Basismodell der Datenbank

Stand: 6. April 2026
Version: v1.3.0
Kategorie: 🧩 Architecture
Status: Implementiert

📑 Inhaltsverzeichnis

Überblick
BaseEntity – Die Speichereinheit
Value-Typsystem
Key Schema – Namespacing & Hierarchie

Überblick

Das Basismodell von THEMIS definiert die fundamentale Speichereinheit für alle Datenmodelle (relational, document, graph, vector). Jede logische Entität wird als BaseEntity gespeichert – ein einzelnes binäres Blob mit effizienter Serialisierung und schnellem Feldzugriff.

Kernkonzepte

BaseEntity: Kanonische Speichereinheit (ein Blob pro Entität)
Primary Key: Eindeutige Identifikation innerhalb eines Namespace (table/collection/graph)
Key Schema: Hierarchisches Schlüssel-System für Multi-Modell-Zugriff
TTL/Retention: Automatische Ablauf-Mechanik über TTL-Indizes
Path Constraints: Geplante Constraints für Graph-Traversals (siehe Path Constraints)

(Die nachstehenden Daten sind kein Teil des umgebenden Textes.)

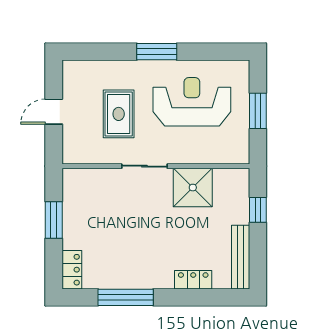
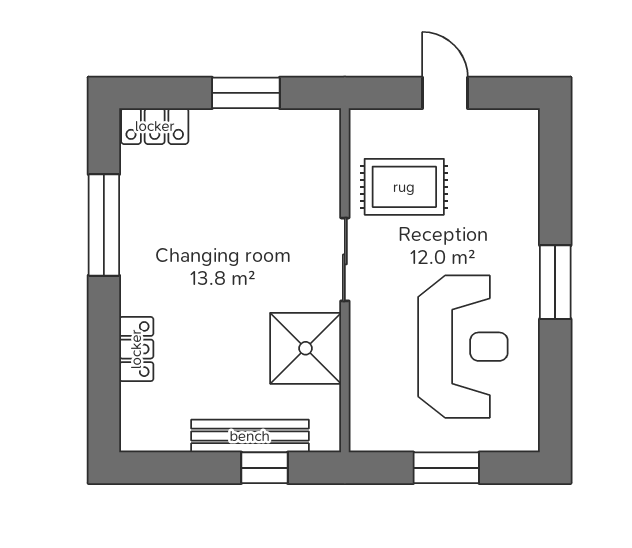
rug: (119, 114) -> (404, 187), moved
bench: (241, 257) -> (250, 436), moved

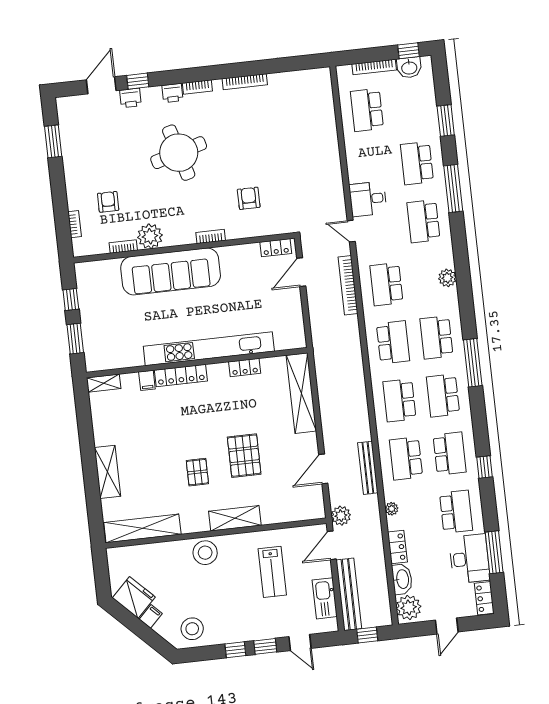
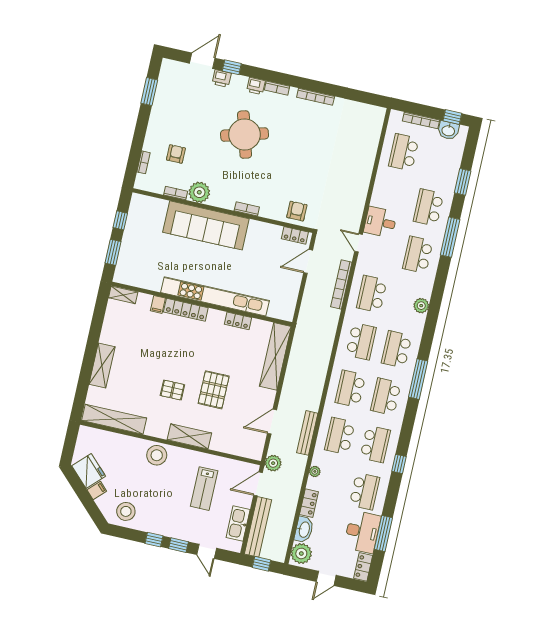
armchair: (249, 198) -> (297, 211), moved
pallet: (197, 472) -> (172, 390), turned 90

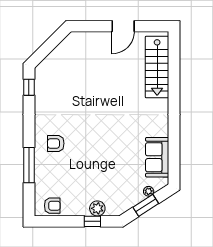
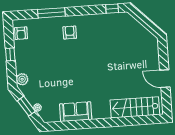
sofa: (157, 157) -> (76, 112), moved
plant: (97, 208) -> (22, 79), moved
window: (92, 221) -> (10, 54), moved

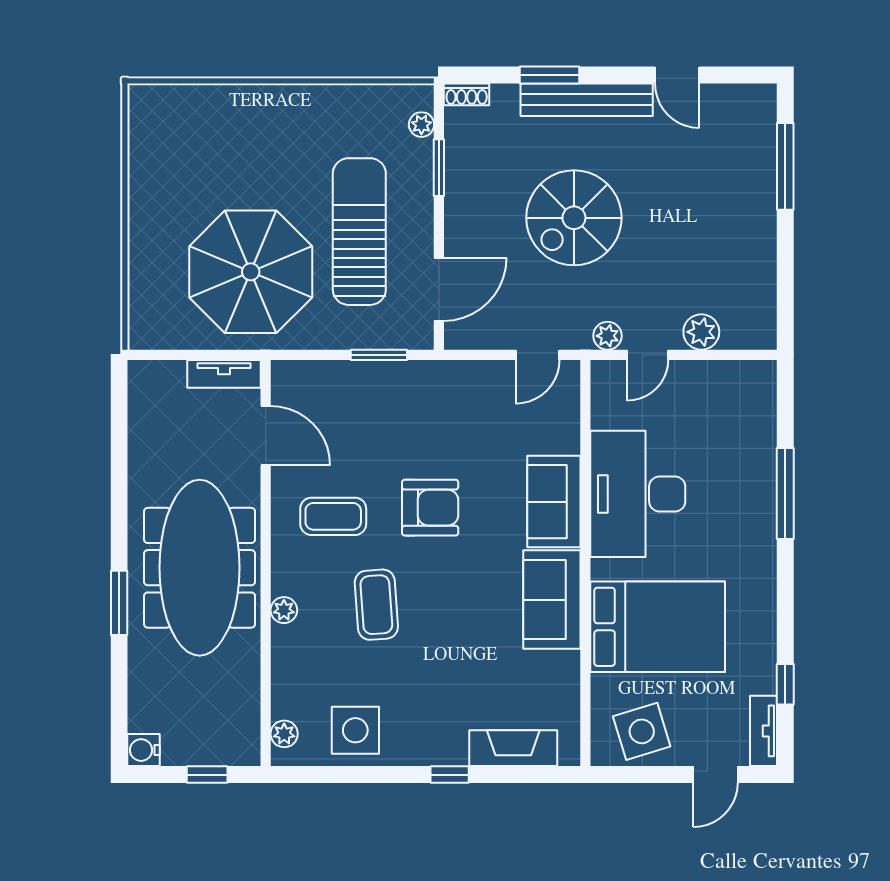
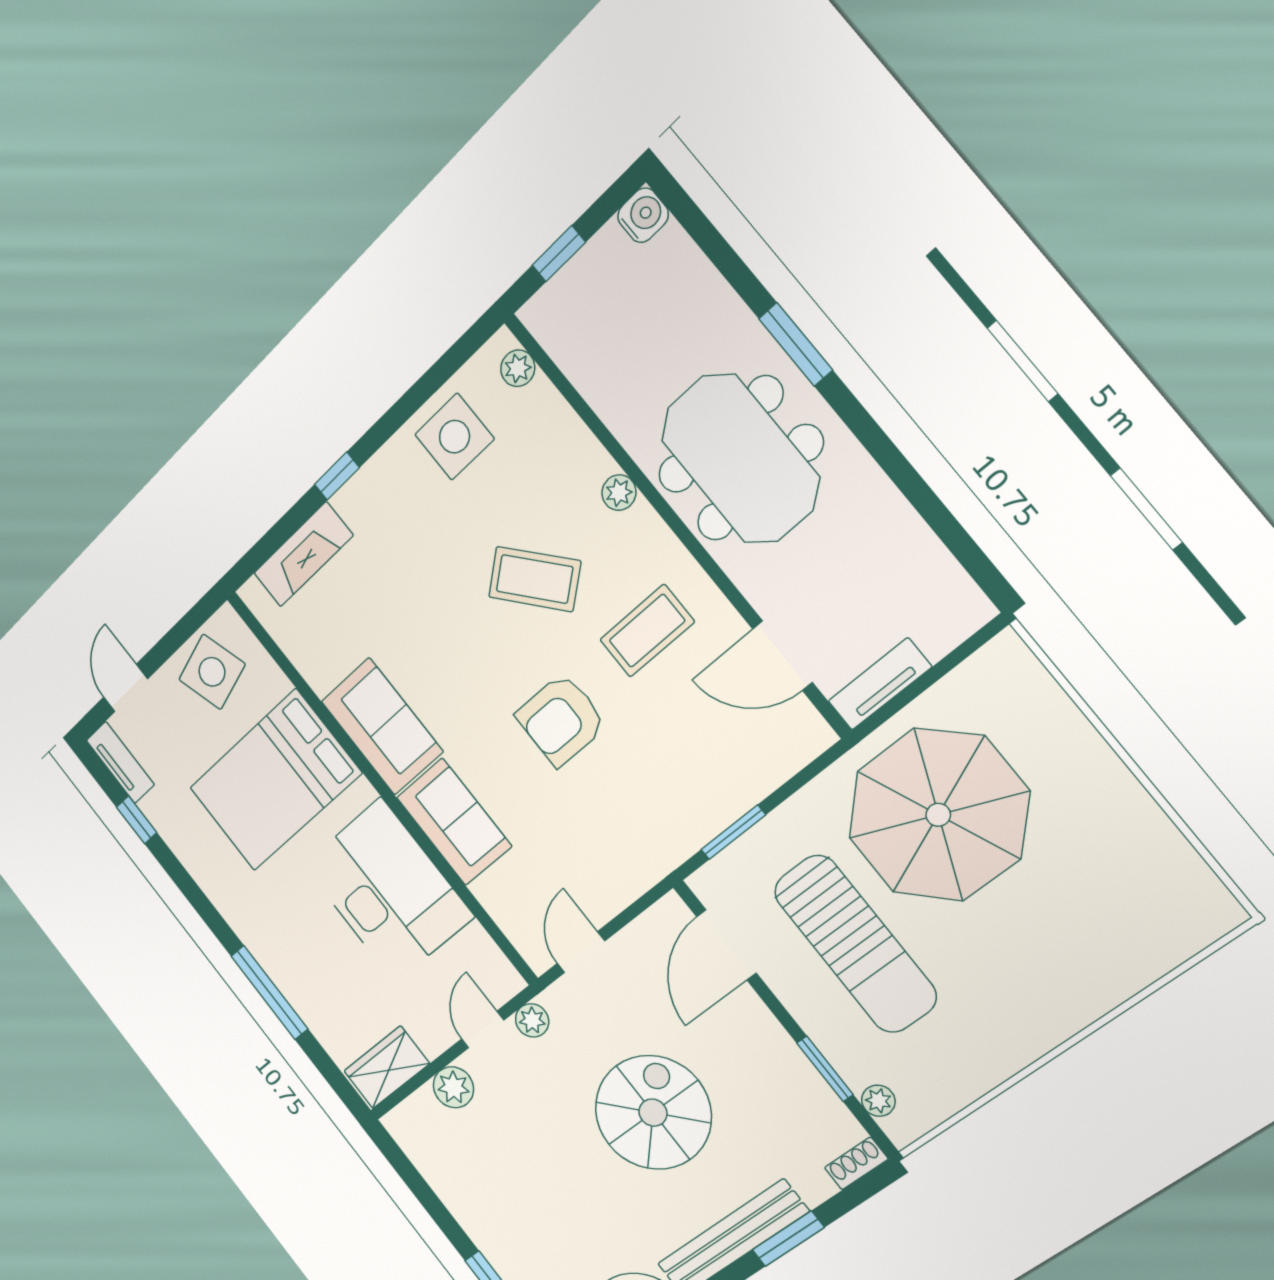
wardrobe: (740, 380) -> (387, 1067), added
meeting table: (200, 568) -> (740, 459), width x0.73
coffee table: (376, 605) -> (535, 579), turned -36

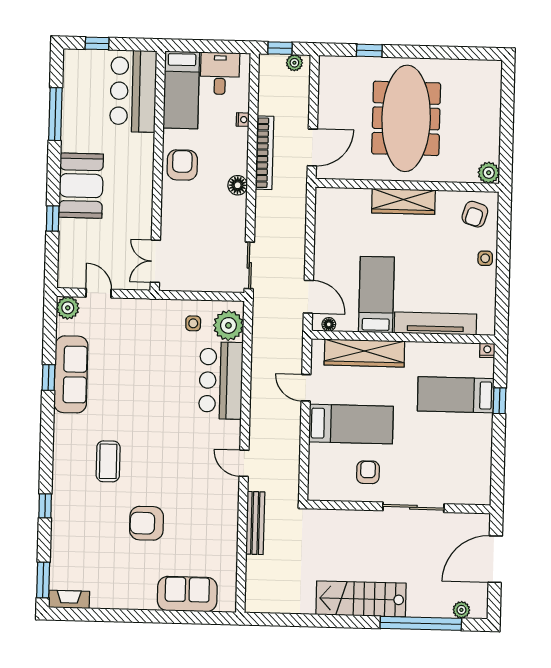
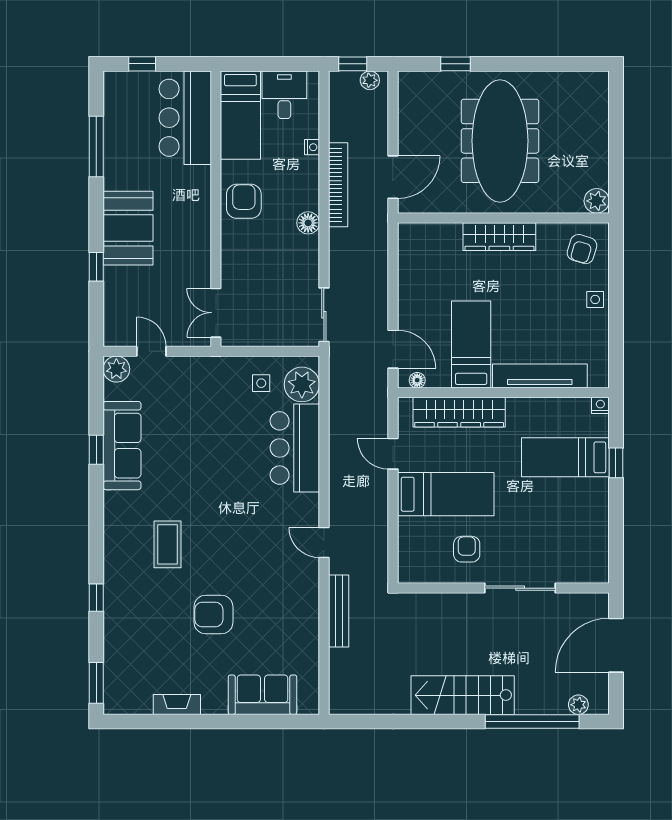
fireplace: (69, 599) -> (177, 704), moved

1. BaseEntity – Die Speichereinheit

1.1 Architektur

BaseEntity ist die zentrale Klasse für alle persistierten Daten:

class BaseEntity {
public:
    using Blob = std::vector<uint8_t>;
    using FieldMap = std::map<std::string, Value>;
    
    enum class Format { BINARY, JSON };
    
    // Primärschlüssel
    const std::string& getPrimaryKey() const;
    void setPrimaryKey(std::string_view pk);
    
    // Feld-Zugriff (lazy parsing)
    std::optional<Value> getField(std::string_view field_name) const;
    void setField(std::string_view field_name, const Value& value);
    
    // Serialisierung
    Blob serialize() const;
    std::string toJson() const;
    
    // Factory-Methoden
    static BaseEntity fromJson(std::string_view pk, std::string_view json_str);
    static BaseEntity fromFields(std::string_view pk, const FieldMap& fields);
    static BaseEntity deserialize(std::string_view pk, const Blob& blob);
    
private:
    std::string primary_key_;
    Blob blob_;
    Format format_ = Format::BINARY;
    mutable std::shared_ptr<FieldMap> field_cache_;
};

1.2 Value-Typsystem

Value ist ein std::variant mit folgenden Typen:

Typ	C++ Typ	Verwendung
null	`std::monostate`	Fehlende/leere Werte
bool	`bool`	Wahrheitswerte
int	`int64_t`	Ganzzahlen
double	`double`	Gleitkommazahlen
string	`std::string`	Texte
vector	`std::vector<float>`	Embeddings (optimiert für ANN-Indizes)
binary	`std::vector<uint8_t>`	Binärdaten

Hinweis: Nested Objects/Arrays sind aktuell nicht unterstützt (geplant für zukünftige Version).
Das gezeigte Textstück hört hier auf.